**Exercise details:** Could you extract every entry below and reproduce it exactly?

Records
— START —

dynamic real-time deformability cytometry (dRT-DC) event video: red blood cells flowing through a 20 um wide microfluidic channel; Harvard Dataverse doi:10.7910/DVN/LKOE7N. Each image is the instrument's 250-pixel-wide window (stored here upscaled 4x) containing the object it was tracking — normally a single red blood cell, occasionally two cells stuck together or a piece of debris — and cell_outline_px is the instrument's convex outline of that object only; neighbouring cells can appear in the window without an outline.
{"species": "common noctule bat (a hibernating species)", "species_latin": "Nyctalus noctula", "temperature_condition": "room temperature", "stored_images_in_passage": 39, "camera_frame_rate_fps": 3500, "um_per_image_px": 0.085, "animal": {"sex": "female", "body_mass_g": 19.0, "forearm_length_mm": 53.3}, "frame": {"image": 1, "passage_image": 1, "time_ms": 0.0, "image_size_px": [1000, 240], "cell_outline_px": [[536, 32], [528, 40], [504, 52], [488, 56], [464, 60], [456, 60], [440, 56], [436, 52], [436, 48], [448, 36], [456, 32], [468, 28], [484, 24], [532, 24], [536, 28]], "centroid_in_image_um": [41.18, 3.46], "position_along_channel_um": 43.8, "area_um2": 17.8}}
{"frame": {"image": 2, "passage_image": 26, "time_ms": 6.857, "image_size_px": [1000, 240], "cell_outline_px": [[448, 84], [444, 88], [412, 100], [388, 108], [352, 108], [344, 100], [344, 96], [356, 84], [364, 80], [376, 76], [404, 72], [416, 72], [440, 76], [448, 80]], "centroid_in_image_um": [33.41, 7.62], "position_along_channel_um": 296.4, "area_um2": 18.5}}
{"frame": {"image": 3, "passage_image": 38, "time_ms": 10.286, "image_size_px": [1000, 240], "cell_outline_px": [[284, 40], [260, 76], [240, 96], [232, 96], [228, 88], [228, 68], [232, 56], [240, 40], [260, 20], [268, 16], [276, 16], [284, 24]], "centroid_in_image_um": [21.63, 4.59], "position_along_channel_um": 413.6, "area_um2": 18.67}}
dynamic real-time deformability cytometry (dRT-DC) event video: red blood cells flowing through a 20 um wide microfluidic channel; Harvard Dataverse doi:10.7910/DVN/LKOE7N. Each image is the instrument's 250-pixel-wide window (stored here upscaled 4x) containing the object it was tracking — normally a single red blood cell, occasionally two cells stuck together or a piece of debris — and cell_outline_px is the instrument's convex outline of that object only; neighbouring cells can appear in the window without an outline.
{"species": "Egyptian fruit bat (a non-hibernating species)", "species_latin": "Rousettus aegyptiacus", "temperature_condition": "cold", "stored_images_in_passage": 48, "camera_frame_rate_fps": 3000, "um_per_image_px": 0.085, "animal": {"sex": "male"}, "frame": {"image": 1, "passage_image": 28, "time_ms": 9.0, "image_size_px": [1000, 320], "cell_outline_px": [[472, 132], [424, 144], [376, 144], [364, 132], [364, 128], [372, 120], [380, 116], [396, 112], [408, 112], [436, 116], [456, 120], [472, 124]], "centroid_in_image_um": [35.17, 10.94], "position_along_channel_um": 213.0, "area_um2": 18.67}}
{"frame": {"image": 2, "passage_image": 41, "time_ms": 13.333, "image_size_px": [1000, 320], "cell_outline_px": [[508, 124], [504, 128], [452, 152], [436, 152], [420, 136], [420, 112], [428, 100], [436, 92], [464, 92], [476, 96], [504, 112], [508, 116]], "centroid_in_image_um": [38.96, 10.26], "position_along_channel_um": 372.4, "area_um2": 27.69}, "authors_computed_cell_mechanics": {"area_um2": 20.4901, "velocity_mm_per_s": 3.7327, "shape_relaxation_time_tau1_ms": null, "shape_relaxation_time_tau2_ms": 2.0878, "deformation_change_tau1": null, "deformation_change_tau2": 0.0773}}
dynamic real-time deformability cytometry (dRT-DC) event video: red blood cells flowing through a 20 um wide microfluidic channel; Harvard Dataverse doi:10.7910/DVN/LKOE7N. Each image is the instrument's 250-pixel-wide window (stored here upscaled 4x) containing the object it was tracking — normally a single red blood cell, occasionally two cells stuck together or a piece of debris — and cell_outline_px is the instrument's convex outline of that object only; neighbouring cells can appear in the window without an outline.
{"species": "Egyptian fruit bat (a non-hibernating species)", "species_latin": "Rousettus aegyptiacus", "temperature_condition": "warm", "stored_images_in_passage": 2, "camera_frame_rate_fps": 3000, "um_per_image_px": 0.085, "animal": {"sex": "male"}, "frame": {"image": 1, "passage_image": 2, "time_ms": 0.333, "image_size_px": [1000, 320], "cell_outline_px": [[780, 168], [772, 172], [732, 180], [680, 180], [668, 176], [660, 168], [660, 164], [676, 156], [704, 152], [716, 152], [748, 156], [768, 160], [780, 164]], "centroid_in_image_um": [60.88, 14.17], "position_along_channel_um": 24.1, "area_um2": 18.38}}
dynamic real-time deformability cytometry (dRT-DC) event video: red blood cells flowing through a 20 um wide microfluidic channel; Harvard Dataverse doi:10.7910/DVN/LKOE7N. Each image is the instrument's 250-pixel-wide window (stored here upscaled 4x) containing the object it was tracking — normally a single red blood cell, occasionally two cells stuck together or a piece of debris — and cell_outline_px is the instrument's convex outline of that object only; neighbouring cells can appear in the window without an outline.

— END —

**Result for this task:**
dynamic real-time deformability cytometry (dRT-DC) event video: red blood cells flowing through a 20 um wide microfluidic channel; Harvard Dataverse doi:10.7910/DVN/LKOE7N. Each image is the instrument's 250-pixel-wide window (stored here upscaled 4x) containing the object it was tracking — normally a single red blood cell, occasionally two cells stuck together or a piece of debris — and cell_outline_px is the instrument's convex outline of that object only; neighbouring cells can appear in the window without an outline.
{"species": "common noctule bat (a hibernating species)", "species_latin": "Nyctalus noctula", "temperature_condition": "room temperature", "stored_images_in_passage": 39, "camera_frame_rate_fps": 3500, "um_per_image_px": 0.085, "animal": {"sex": "female", "body_mass_g": 19.0, "forearm_length_mm": 53.3}, "frame": {"image": 1, "passage_image": 1, "time_ms": 0.0, "image_size_px": [1000, 240], "cell_outline_px": [[536, 32], [528, 40], [504, 52], [488, 56], [464, 60], [456, 60], [440, 56], [436, 52], [436, 48], [448, 36], [456, 32], [468, 28], [484, 24], [532, 24], [536, 28]], "centroid_in_image_um": [41.18, 3.46], "position_along_channel_um": 43.8, "area_um2": 17.8}}
{"frame": {"image": 2, "passage_image": 26, "time_ms": 6.857, "image_size_px": [1000, 240], "cell_outline_px": [[448, 84], [444, 88], [412, 100], [388, 108], [352, 108], [344, 100], [344, 96], [356, 84], [364, 80], [376, 76], [404, 72], [416, 72], [440, 76], [448, 80]], "centroid_in_image_um": [33.41, 7.62], "position_along_channel_um": 296.4, "area_um2": 18.5}}
{"frame": {"image": 3, "passage_image": 38, "time_ms": 10.286, "image_size_px": [1000, 240], "cell_outline_px": [[284, 40], [260, 76], [240, 96], [232, 96], [228, 88], [228, 68], [232, 56], [240, 40], [260, 20], [268, 16], [276, 16], [284, 24]], "centroid_in_image_um": [21.63, 4.59], "position_along_channel_um": 413.6, "area_um2": 18.67}}
dynamic real-time deformability cytometry (dRT-DC) event video: red blood cells flowing through a 20 um wide microfluidic channel; Harvard Dataverse doi:10.7910/DVN/LKOE7N. Each image is the instrument's 250-pixel-wide window (stored here upscaled 4x) containing the object it was tracking — normally a single red blood cell, occasionally two cells stuck together or a piece of debris — and cell_outline_px is the instrument's convex outline of that object only; neighbouring cells can appear in the window without an outline.
{"species": "Egyptian fruit bat (a non-hibernating species)", "species_latin": "Rousettus aegyptiacus", "temperature_condition": "cold", "stored_images_in_passage": 48, "camera_frame_rate_fps": 3000, "um_per_image_px": 0.085, "animal": {"sex": "male"}, "frame": {"image": 1, "passage_image": 28, "time_ms": 9.0, "image_size_px": [1000, 320], "cell_outline_px": [[472, 132], [424, 144], [376, 144], [364, 132], [364, 128], [372, 120], [380, 116], [396, 112], [408, 112], [436, 116], [456, 120], [472, 124]], "centroid_in_image_um": [35.17, 10.94], "position_along_channel_um": 213.0, "area_um2": 18.67}}
{"frame": {"image": 2, "passage_image": 41, "time_ms": 13.333, "image_size_px": [1000, 320], "cell_outline_px": [[508, 124], [504, 128], [452, 152], [436, 152], [420, 136], [420, 112], [428, 100], [436, 92], [464, 92], [476, 96], [504, 112], [508, 116]], "centroid_in_image_um": [38.96, 10.26], "position_along_channel_um": 372.4, "area_um2": 27.69}, "authors_computed_cell_mechanics": {"area_um2": 20.4901, "velocity_mm_per_s": 3.7327, "shape_relaxation_time_tau1_ms": null, "shape_relaxation_time_tau2_ms": 2.0878, "deformation_change_tau1": null, "deformation_change_tau2": 0.0773}}
dynamic real-time deformability cytometry (dRT-DC) event video: red blood cells flowing through a 20 um wide microfluidic channel; Harvard Dataverse doi:10.7910/DVN/LKOE7N. Each image is the instrument's 250-pixel-wide window (stored here upscaled 4x) containing the object it was tracking — normally a single red blood cell, occasionally two cells stuck together or a piece of debris — and cell_outline_px is the instrument's convex outline of that object only; neighbouring cells can appear in the window without an outline.
{"species": "Egyptian fruit bat (a non-hibernating species)", "species_latin": "Rousettus aegyptiacus", "temperature_condition": "warm", "stored_images_in_passage": 2, "camera_frame_rate_fps": 3000, "um_per_image_px": 0.085, "animal": {"sex": "male"}, "frame": {"image": 1, "passage_image": 2, "time_ms": 0.333, "image_size_px": [1000, 320], "cell_outline_px": [[780, 168], [772, 172], [732, 180], [680, 180], [668, 176], [660, 168], [660, 164], [676, 156], [704, 152], [716, 152], [748, 156], [768, 160], [780, 164]], "centroid_in_image_um": [60.88, 14.17], "position_along_channel_um": 24.1, "area_um2": 18.38}}
dynamic real-time deformability cytometry (dRT-DC) event video: red blood cells flowing through a 20 um wide microfluidic channel; Harvard Dataverse doi:10.7910/DVN/LKOE7N. Each image is the instrument's 250-pixel-wide window (stored here upscaled 4x) containing the object it was tracking — normally a single red blood cell, occasionally two cells stuck together or a piece of debris — and cell_outline_px is the instrument's convex outline of that object only; neighbouring cells can appear in the window without an outline.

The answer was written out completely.